Figure 3:. Extracellular DMPO staining is associated with viable chondrocytes.

a) Representative images illustrate increased extracellular staining (black arrows) in the viable chondrocyte sample compared to the ethanol-treated samples. This suggests that viable chondrocytes (open arrows) contribute to DMPO staining at sites of ECM failure. Scale 200 μm. b) Histological scoring of the images indicates viable chondrocytes contribute to increased DMPO staining at sites of failure. The scores also suggest that since removing the cells does not return the staining to baseline, the impact itself is also a contributor to the DMPO staining intensity. *p < 0.05 Kolmogorov-Smirnov test, κ = 0.33, n = 4.

Figure 4:. Heparin treatment delocalizes SOD3, produces extracellular 3-NT, and increases DMPO staining at site of failure.

a) Representative images demonstrate that SOD3 is present in the articular cartilage of our swine samples (back arrows) and that heparin treatment decreased SOD3 localization compared to untreated in the absence of injury. Scale 100 μm. b) Confirmation of extracellular 3-NT punctate staining (yellow arrows) observed in the ECM of heparin treated samples without injury. Red indicates safranin O counterstain and pink indicates anti-3NT staining. Scale 50 μm. c) The staining pattern surrounding ECM failure was different between the DMPO and heparin DMPO treated samples. The staining appeared sharper around the failure in the heparin DMPO group compared to the DMPO group. Scale 50 μm.
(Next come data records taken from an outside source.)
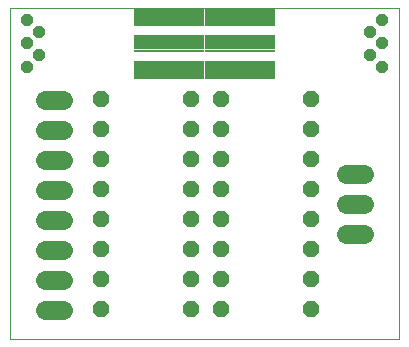
<source format=gts>
G75*
%MOIN*%
%OFA0B0*%
%FSLAX24Y24*%
%IPPOS*%
%LPD*%
%AMOC8*
5,1,8,0,0,1.08239X$1,22.5*
%
%ADD10C,0.0000*%
%ADD11R,0.2362X0.0394*%
%ADD12R,0.2382X0.0394*%
%ADD13R,0.2362X0.0591*%
%ADD14R,0.2382X0.0079*%
%ADD15R,0.2362X0.0079*%
%ADD16C,0.0640*%
%ADD17OC8,0.0560*%
%ADD18OC8,0.0396*%
D10*
X000100Y000133D02*
X000100Y011169D01*
X013088Y011169D01*
X013088Y000133D01*
X000100Y000133D01*
D11*
X005415Y009976D03*
D12*
X007779Y009976D03*
D13*
X007777Y010862D03*
X007777Y009090D03*
X005415Y009090D03*
X005415Y010862D03*
D14*
X007779Y010212D03*
X007779Y009740D03*
D15*
X005415Y009740D03*
X005415Y010212D03*
D16*
X001888Y008082D02*
X001288Y008082D01*
X001288Y007082D02*
X001888Y007082D01*
X001888Y006082D02*
X001288Y006082D01*
X001288Y005082D02*
X001888Y005082D01*
X001888Y004082D02*
X001288Y004082D01*
X001288Y003082D02*
X001888Y003082D01*
X001888Y002082D02*
X001288Y002082D01*
X001288Y001082D02*
X001888Y001082D01*
X011300Y003633D02*
X011900Y003633D01*
X011900Y004633D02*
X011300Y004633D01*
X011300Y005633D02*
X011900Y005633D01*
D17*
X010151Y006122D03*
X010151Y007122D03*
X010151Y008122D03*
X007151Y008122D03*
X006151Y008122D03*
X006151Y007122D03*
X007151Y007122D03*
X007151Y006122D03*
X006151Y006122D03*
X006151Y005122D03*
X007151Y005122D03*
X007151Y004122D03*
X006151Y004122D03*
X006151Y003122D03*
X007151Y003122D03*
X007151Y002122D03*
X006151Y002122D03*
X006151Y001122D03*
X007151Y001122D03*
X010151Y001122D03*
X010151Y002122D03*
X010151Y003122D03*
X010151Y004122D03*
X010151Y005122D03*
X003151Y005122D03*
X003151Y006122D03*
X003151Y007122D03*
X003151Y008122D03*
X003151Y004122D03*
X003151Y003122D03*
X003151Y002122D03*
X003151Y001122D03*
D18*
X000691Y009188D03*
X001084Y009582D03*
X000691Y009976D03*
X001084Y010370D03*
X000691Y010763D03*
X012108Y010370D03*
X012502Y010763D03*
X012502Y009976D03*
X012108Y009582D03*
X012502Y009188D03*
M02*

</source>
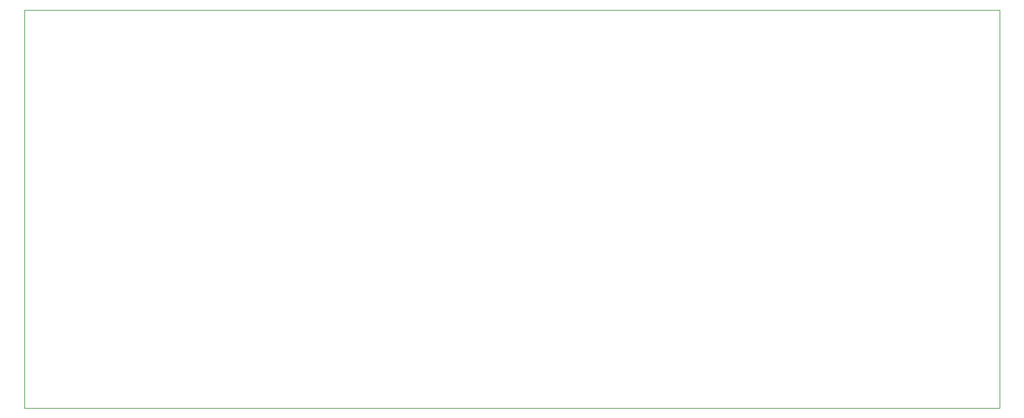
<source format=gbr>
%TF.GenerationSoftware,KiCad,Pcbnew,(5.1.10)-1*%
%TF.CreationDate,2022-02-15T22:19:52+02:00*%
%TF.ProjectId,SEM,53454d2e-6b69-4636-9164-5f7063625858,rev?*%
%TF.SameCoordinates,Original*%
%TF.FileFunction,Profile,NP*%
%FSLAX46Y46*%
G04 Gerber Fmt 4.6, Leading zero omitted, Abs format (unit mm)*
G04 Created by KiCad (PCBNEW (5.1.10)-1) date 2022-02-15 22:19:52*
%MOMM*%
%LPD*%
G01*
G04 APERTURE LIST*
%TA.AperFunction,Profile*%
%ADD10C,0.050000*%
%TD*%
G04 APERTURE END LIST*
D10*
X177800000Y-217170000D02*
X177800000Y-163195000D01*
X45720000Y-217170000D02*
X177800000Y-217170000D01*
X45720000Y-163195000D02*
X45720000Y-217170000D01*
X177800000Y-163195000D02*
X45720000Y-163195000D01*
M02*

</source>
Figure 5:. Delocalization of SOD3 increases biomolecular free radical formation at the site of failure but decreases the biomolecular free radical formation radiating from the failure.

a) Using a custom MATLAB program, the cracks were traced. b) The image was inverted. The cells near the traced lines were masked (arrows) to avoid cellular contribution to calculations of staining intensity. c) Vectors perpendicular to the traced crack were generated along the length of the crack. Each vector was divided into distance ranges 0–5 (white), 5–10 (blue), 10–15 (red), 15–20 (pink) μm. Each vector had an average and maximum intensity reported. d) The difference in average intensity between the DMPO (blue) and Heparin DMPO (red) treated groups were significantly different at distances greater 5 μm from the crack. This suggests that the delocalization of SOD3 prevents biomolecular free radicals’ formation farther into the tissue. This is supported by the maximum intensity being highest within the first 5 μm and the maximum intensities decreasing farther from the crack. p < 0.05 scale 50 μm. n = 17 DMPO, n = 27 Heparin DMPO.